Analysts cited a toxic cocktail of reasons for the latest sell-off, which first surfaced at the end of last month.
The international benchmark, Brent crude, suffered its worst weekly loss in four months last week by falling 6%.
Monday saw a further slide of more than 4% to $67 a barrel while US futures indicated the plunge had even further to go.
Prices had generally recovered steadily since a COVID-19 pandemic slump early last year that saw Brent hovering below $20 a barrel at one stage and US West Texas Intermediate crude even trading in negative territory as major economies entered extended lockdowns.
In Brent’s case, the price rises were a result of production cuts by the major oil-producing nations to better match supply and demand but also the lifting of coronavirus restrictions in major economies.
China had been racing ahead in its output recovery but there is now growing evidence of disruption from a surge in the Delta variant.

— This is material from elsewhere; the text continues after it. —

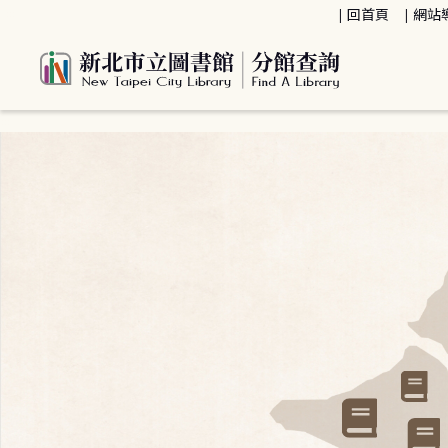
:::
回首頁
網站
:::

New figures showed China’s export growth slowed more than analysts expected in July – blamed on COVID but also the impact of widespread floods.
Import data was also weaker than forecast and showed oil deliveries falling on the previous month.
New restrictions have resulted in flight cancellations, warnings by 46 cities against travel and limits on public transport and taxi services in 144 of the worst hit areas.
Infections in Malaysia and Thailand also hit new records, adding to the jitters.
Market analysts said that a stronger dollar – which is used to price oil and raises costs for holders using other currencies – also contributed to the price falls.
They pointed too to pressure on the industry following the publication of a major United Nations report on the impact of climate change caused by humanity.
But Oanda’s senior market analyst, Jeffrey Halley, said in a note: “Both (benchmark crude) contracts look vulnerable to more bad news on the virus front, focusing on mainland China.”
Any further falls in oil costs will be welcome news for consumers as rising energy prices have been a key driver behind a surge in living costs over the past five months.
The Bank of England warned just last week that the rate of consumer prices inflation could top 4% by the year’s end – the highest level for 10 years – exacerbated by a number of other factors including product shortages.